Printing log messages is the simplest use of the debug APIs. The Debug::log() function takes a format string and then a set of arguments. This is similar to printf or std::format, inserting the arguments into the output, replacing placeholders. The syntax here is modelled on std::format, but does not currently accept any format modifiers. The {} syntax for placeholders makes it possible to add modifiers in the future. This class is designed to avoid needing heap allocator or large amounts of stack space and so is intentionally less flexible than a general-purpose formatting library.

Unsigned integers are printed as hex. Signed integers are printed as decimal. Floating point numbers are not supported. Individual characters are printed as characters, strings (either const char* or std::string_view) are printed as strings.

Enumerated types are converted to strings using the Magic Enum library and printed with their numeric value in brackets. This has some limitations (in particular, by default, it does not work with very large enumeration values). It also requires capability relocations because it generates tables of strings. If you compile a compartment with CHERIOT_AVOID_CAPRELOCS defined then enumerations will be printed as numeric values.

Two other types have rich formatted output. PermissionSet objects (see Section 4.9. Manipulating capabilities with CHERI::Capability) are printed using the characters from the tables in Section 1.2. Decomposing permissions in CHERIoT. Capabilities (either as raw pointers or instances of the CHERI::Capability class) are printed in full detail. Printing a capability will give a block that looks something like this:

0x2004cc8c (v:1 0x2004cc8c-0x2004cc90 l:0x4 o:0x0 p: G RWcgm- -- ---)

This starts with the address and then has the metadata in brackets. The metadata includes the tag (valid) bit, then the range, then the length, object type, and permissions.

8.3. Asserting invariants

Assertions and invariants use the same formatting infrastructure as lthe log message code. In debug mode (for this component), the following two are equivalent:

Debug::Invariant(theAnswer == 42, "The answer was {}, expected 42", theAnswer);
Debug::Assert(theAnswer == 42, "The answer was {}, expected 42", theAnswer);

They will both check whether then answer is 42 and, if not, print a message to the UART telling you what the real value was. They will then issue an invalid instruction. If your compartment does not have an error handler (see Section 5.9. Handling errors, then this will unwind to the compartment that called you. If it does, then you can handle this just like any other error.
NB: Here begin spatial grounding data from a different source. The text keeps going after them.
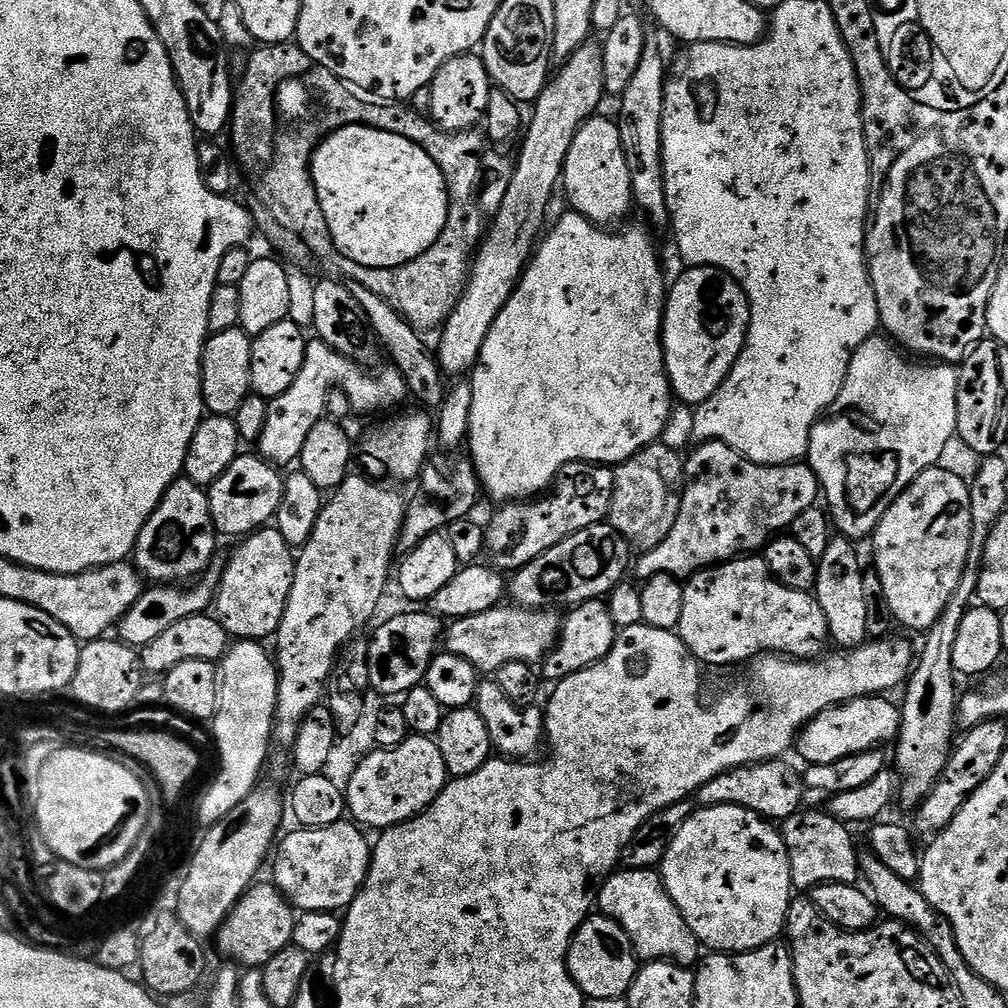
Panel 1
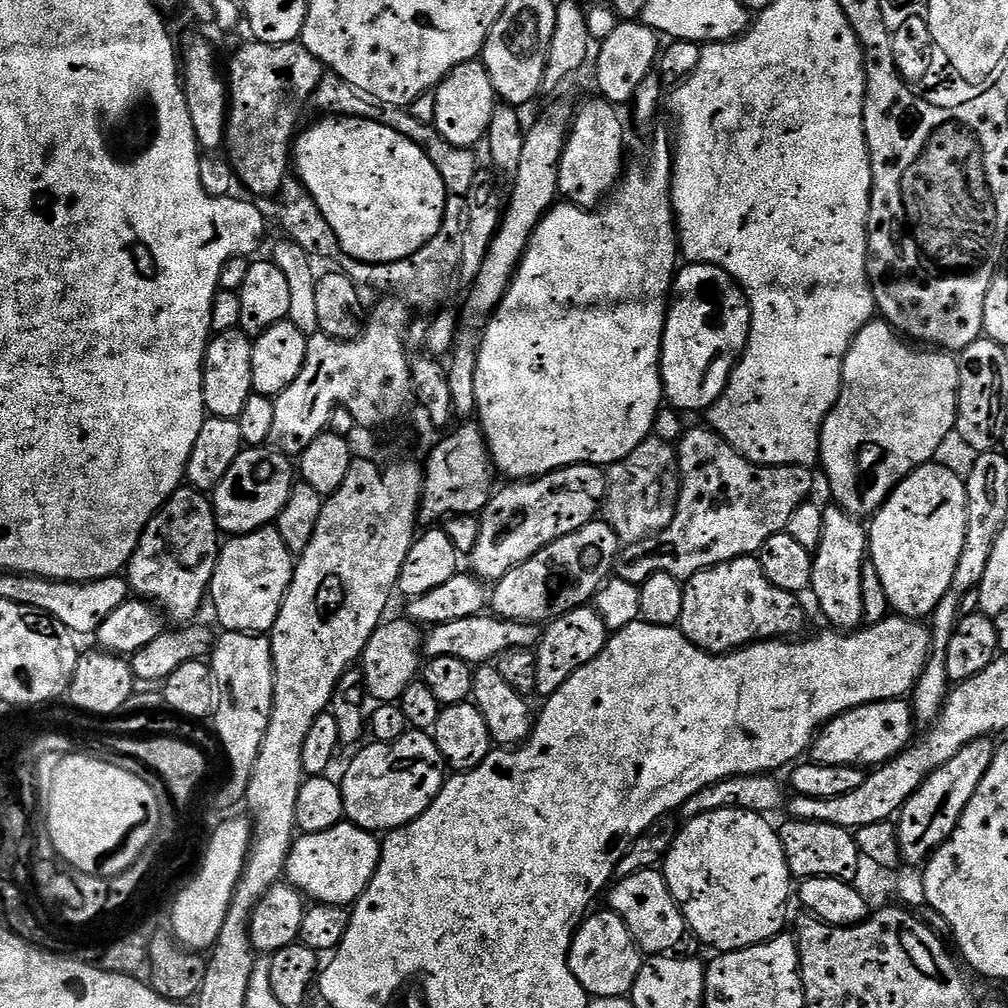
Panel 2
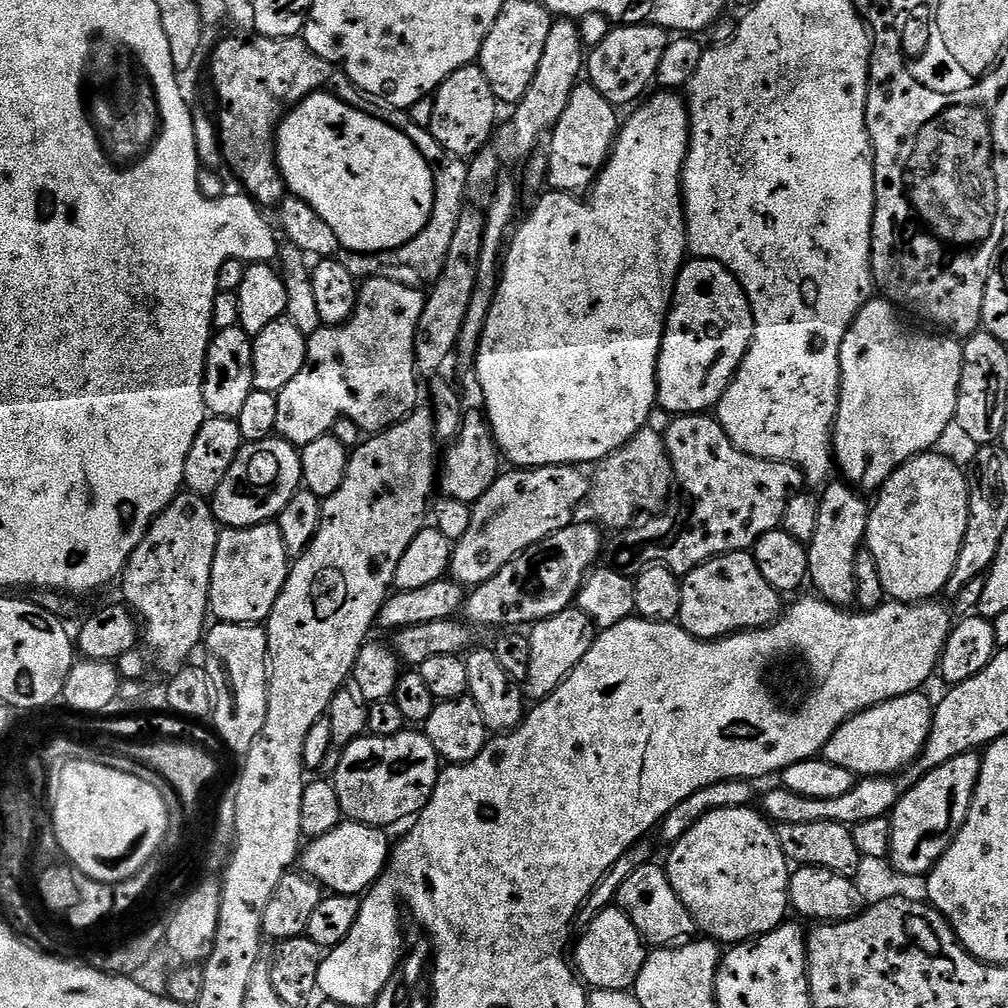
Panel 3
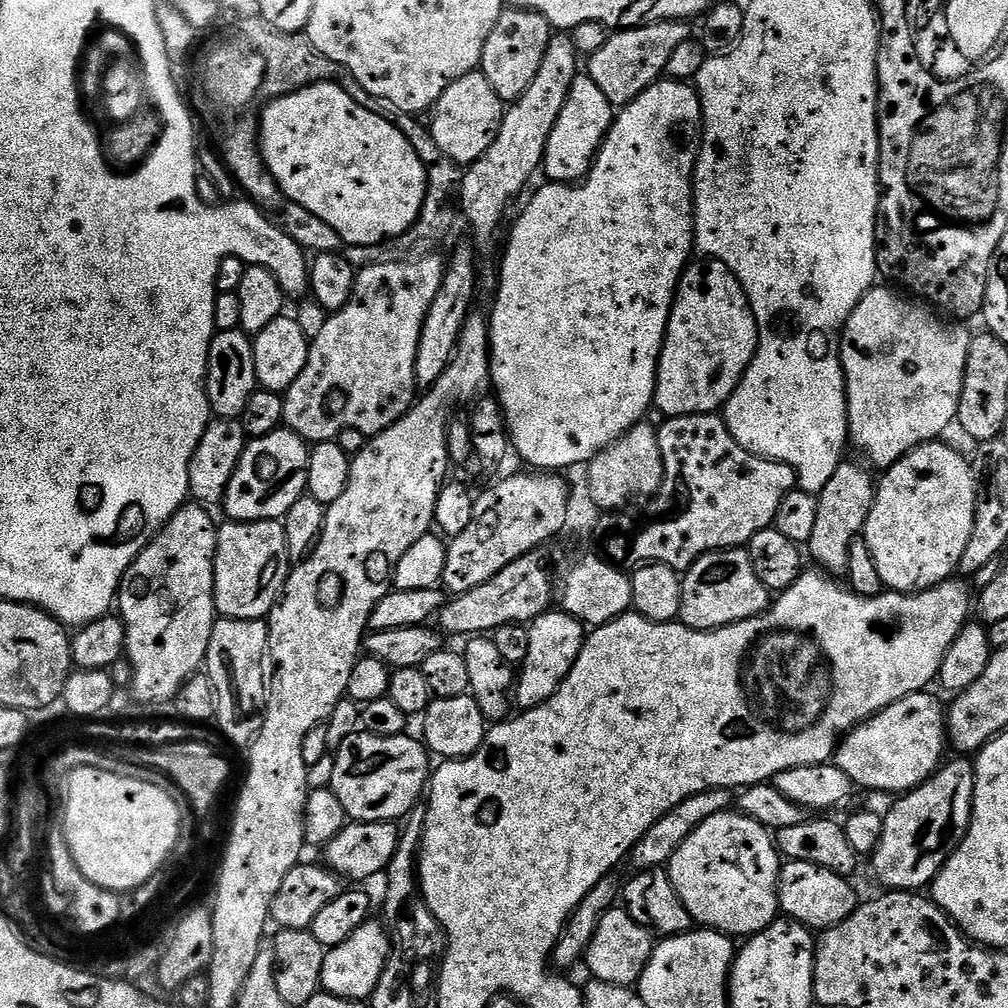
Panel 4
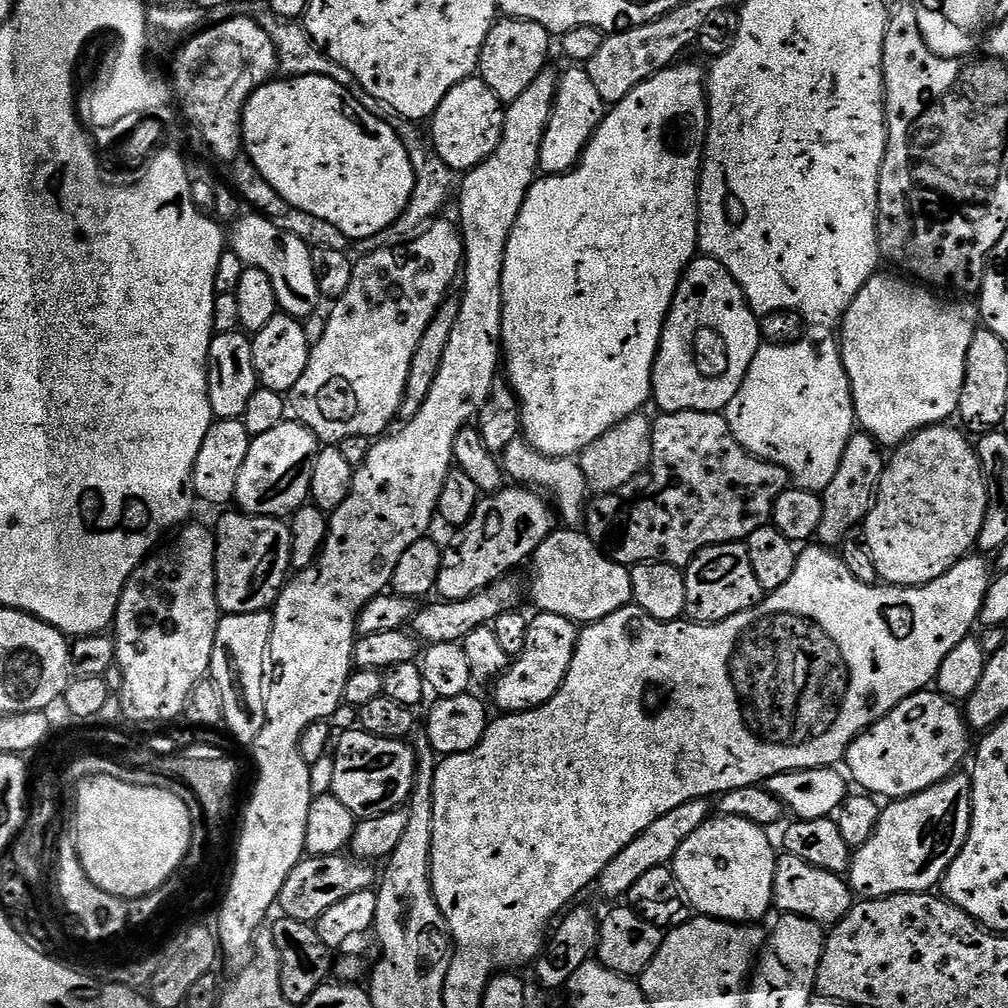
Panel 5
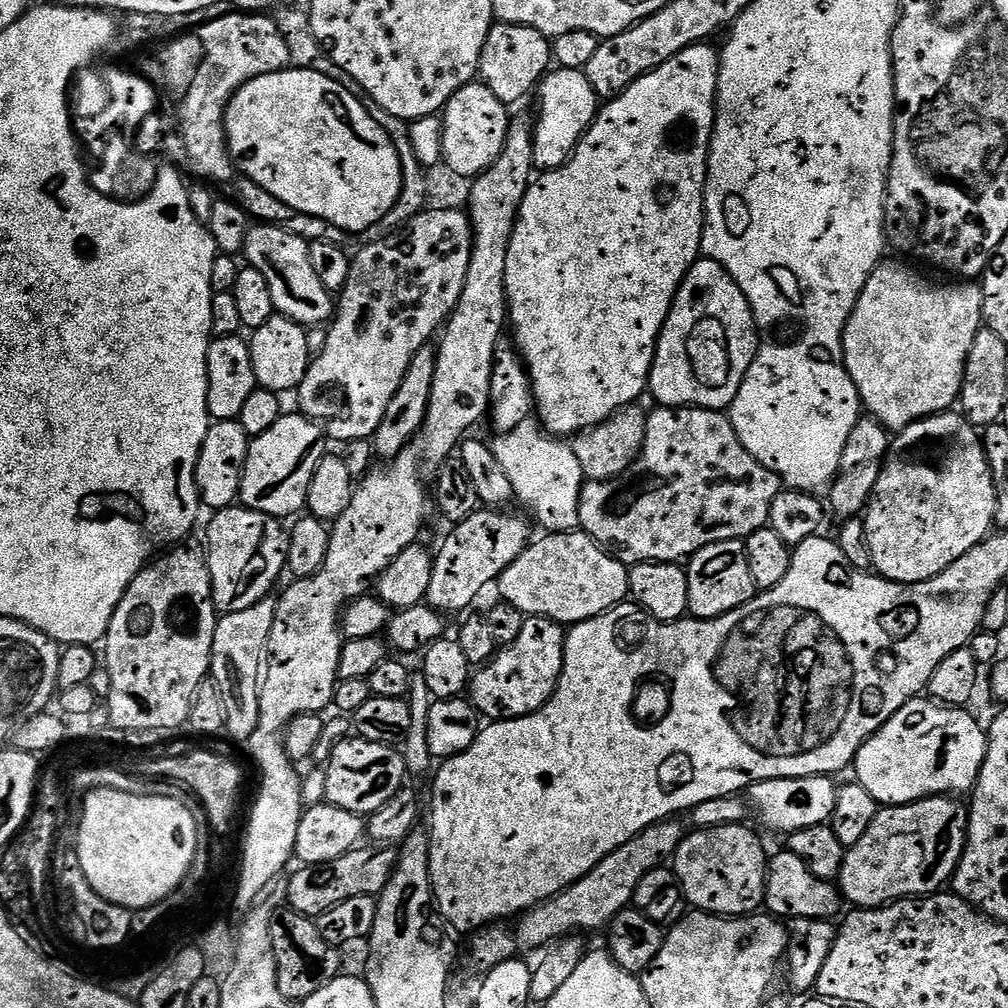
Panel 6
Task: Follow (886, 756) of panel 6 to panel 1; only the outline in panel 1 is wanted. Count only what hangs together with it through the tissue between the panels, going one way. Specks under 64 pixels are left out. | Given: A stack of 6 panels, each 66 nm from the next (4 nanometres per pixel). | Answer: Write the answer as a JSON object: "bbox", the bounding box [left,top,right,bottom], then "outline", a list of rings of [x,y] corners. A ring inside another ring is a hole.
{"bbox":[794,695,900,765],"outline":[[[887,695],[879,696],[855,696],[852,700],[847,700],[845,704],[835,704],[832,708],[827,708],[822,714],[818,714],[806,725],[800,735],[797,736],[794,745],[795,751],[800,751],[800,756],[805,761],[805,765],[829,764],[838,762],[838,758],[846,758],[854,754],[871,752],[879,749],[880,744],[891,745],[900,735],[900,708],[892,705],[888,701]]]}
In release builds, assertions are removed entirely. Invariants are still checked, but no longer log a message on failure, they just trigger an illegal instruction.

In some cases, you may find that the expression that calculates the assertion condition is expensive and the compiler does not successfully optimise it away in release builds. In this case, you can use the version that takes a lambda instead:

Debug::Assert([]() { return someExpensiveCheck(); }, "An expensive check failed");

The lambda is never executed in release builds and so the compiler will strip it away. You can also use this form if you have multiple steps (which may have side effects) leading up to the assertion condition.